Andy Beshear has denounced Bevin's plan as "callous" and said it would hurt rural health care and strip health coverage for thousands of Kentuckians.
"It's fair to conclude from all their public pronouncements that these guys really don't like each other," Cross said.
The two candidates have plenty of other things to talk about if they simply stick to matters of policy.
Bevin supports charter schools as part of a school-choice agenda. Beshear opposes them, saying they'll divert money from public schools. Bevin is an outspoken abortion opponent. Beshear supports abortion rights.
The Democratic challenger supports expanded gambling as a way to generate revenue for underfunded public pension systems. Bevin calls expanded gambling a "sucker's bet."
In other statewide races:
- Heather French Henry, a former Miss America and Kentucky veterans affairs commissioner, won the Democratic nomination for Secretary of State. She will face Republican Michael Adams in November. Incumbent Democrat Alison Lundergan Grimes can't run again due to term limits.

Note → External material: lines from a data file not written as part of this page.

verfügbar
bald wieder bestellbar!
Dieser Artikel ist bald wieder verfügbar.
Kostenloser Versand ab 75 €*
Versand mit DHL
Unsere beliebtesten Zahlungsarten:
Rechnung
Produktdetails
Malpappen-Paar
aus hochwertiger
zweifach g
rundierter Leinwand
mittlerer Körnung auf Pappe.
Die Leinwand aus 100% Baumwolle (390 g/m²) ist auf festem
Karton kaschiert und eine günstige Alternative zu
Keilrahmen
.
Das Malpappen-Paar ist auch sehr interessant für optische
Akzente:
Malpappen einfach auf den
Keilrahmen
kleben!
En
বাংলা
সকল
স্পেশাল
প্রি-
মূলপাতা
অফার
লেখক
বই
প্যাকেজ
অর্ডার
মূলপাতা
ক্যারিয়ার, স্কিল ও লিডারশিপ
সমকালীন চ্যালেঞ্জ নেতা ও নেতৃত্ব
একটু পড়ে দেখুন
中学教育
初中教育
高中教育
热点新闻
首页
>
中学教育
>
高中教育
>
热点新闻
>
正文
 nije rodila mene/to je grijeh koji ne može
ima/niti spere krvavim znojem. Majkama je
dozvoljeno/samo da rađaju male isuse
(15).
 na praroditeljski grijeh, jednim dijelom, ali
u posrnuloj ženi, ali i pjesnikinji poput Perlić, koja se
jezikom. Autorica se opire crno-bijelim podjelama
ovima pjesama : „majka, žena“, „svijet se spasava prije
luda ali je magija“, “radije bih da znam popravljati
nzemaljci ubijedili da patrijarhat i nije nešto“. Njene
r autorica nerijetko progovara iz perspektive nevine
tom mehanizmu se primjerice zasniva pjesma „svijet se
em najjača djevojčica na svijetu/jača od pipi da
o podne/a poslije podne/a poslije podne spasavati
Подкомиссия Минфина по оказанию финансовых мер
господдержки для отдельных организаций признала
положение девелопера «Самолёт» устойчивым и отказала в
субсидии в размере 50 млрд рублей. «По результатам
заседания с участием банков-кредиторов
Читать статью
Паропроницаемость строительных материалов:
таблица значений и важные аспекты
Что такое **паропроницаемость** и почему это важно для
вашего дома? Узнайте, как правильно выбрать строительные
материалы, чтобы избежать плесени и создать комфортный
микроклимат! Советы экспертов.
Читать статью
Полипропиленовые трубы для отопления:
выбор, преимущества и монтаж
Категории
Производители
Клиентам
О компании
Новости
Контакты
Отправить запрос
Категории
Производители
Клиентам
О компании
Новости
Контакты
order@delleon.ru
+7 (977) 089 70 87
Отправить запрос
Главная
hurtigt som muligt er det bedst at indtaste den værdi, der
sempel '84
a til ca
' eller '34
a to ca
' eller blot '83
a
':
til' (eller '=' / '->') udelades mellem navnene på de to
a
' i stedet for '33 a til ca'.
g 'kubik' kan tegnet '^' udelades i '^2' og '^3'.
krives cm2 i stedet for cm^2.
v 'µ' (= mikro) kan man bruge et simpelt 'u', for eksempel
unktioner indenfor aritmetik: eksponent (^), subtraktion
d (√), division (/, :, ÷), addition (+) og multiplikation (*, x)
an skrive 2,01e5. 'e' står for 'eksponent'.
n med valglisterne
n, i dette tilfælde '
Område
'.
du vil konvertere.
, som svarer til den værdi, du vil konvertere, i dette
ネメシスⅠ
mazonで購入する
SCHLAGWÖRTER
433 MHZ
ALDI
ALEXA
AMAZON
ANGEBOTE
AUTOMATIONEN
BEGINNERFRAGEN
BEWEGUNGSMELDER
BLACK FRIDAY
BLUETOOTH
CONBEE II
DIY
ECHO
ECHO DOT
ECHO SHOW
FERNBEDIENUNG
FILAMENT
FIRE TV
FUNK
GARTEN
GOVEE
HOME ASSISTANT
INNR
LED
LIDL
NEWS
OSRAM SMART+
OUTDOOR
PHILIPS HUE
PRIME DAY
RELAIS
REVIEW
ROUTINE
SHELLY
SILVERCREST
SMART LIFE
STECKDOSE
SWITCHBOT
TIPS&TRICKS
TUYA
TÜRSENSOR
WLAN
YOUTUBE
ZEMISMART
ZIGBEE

- Daniel Cameron, a former aide to Sen. Mitch McConnell, won the Republican nomination for Attorney General. Cameron will face former Kentucky Attorney General Greg Stumbo, who held the office from 2004 to 2008. Stumbo was unopposed in the Democratic primary.
- Banker Michael Bowman of Louisville won the Democratic nomination for Treasurer. Bowman will face incumbent Republican Allison Ball.
- Sheri Donahue won the Democratic nomination for Auditor and will face incumbent Republican Mike Harmon.
- Scott County farmer Robert Conway won the Democratic nomination for agriculture commissioner. He will oppose incumbent Republican Ryan Quarles.
"The race ought not to be as personal as their relationship has been, because there are plenty of issues on which they can have legitimate disagreement without getting personal," Cross said.